What would the New York City's main tourist attraction look like to time traveler from 1971?

After 44 years in prison, Otis Johnson wasn't ready for the world of electronic billboards and smartphones he found in Times Square.

"I ain't never seen nothing like this before," Johnson said of the billboards in a video posted Tuesday by Al Jazeera English.

The society that Johnson, 69, has rejoined is drastically different than the one he left when he was incarcerated for the attempted murder of a police officer at age 25.

That's perhaps most evident in Times Square, where the pay phones of yore are obsolete and passersby talk into their earbud microphones and look at their cell phone screens, rather than the sidewalk in front of them.

"They seemed to have things in their ears," Johnson said of the New Yorkers streaming past him. "And I thought in my mind, what, everybody become CIA or agents and stuff like that?  Because that's the only thing I could think of...”

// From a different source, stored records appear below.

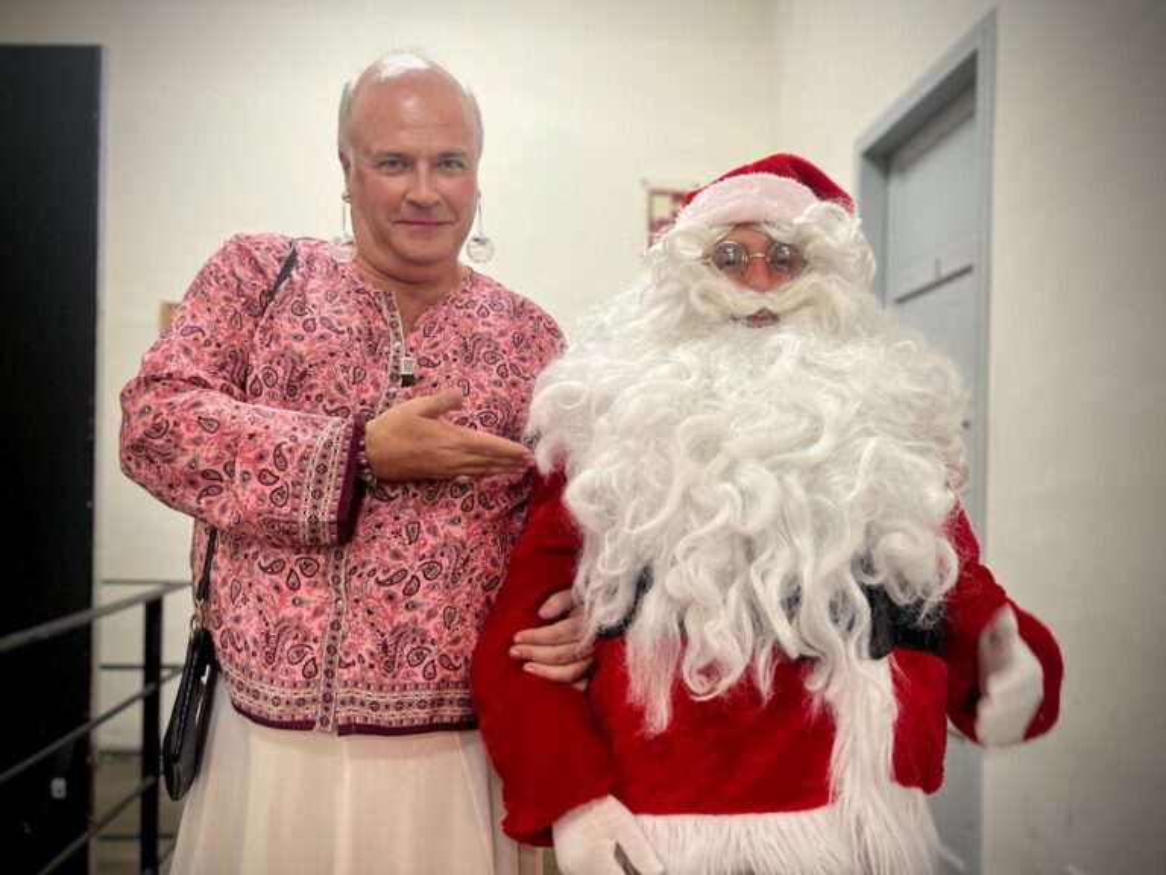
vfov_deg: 53.1
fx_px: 876
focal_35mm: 26
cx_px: 583
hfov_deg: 67.3
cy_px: 438
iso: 160
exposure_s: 1/50
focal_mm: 5.1
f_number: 1.6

Johnson is also mystified by pedestrians absorbed in their smartphones: "Some people are not even looking where they’re going, so I'm trying to figure out how people do: control themselves to walk and talk on the phone."

He has us scratching our heads, too: "I like the buses because you see different things and you also communicate with less people," he explains. (When's the last time you met a New Yorker who prefers buses to subways?)

But his fresh perspective makes us thankful for a city that's always stimulating for those who have the opportunity to study it: "I like being in the sun and also observing people," Johnson says. "It's nice to be free."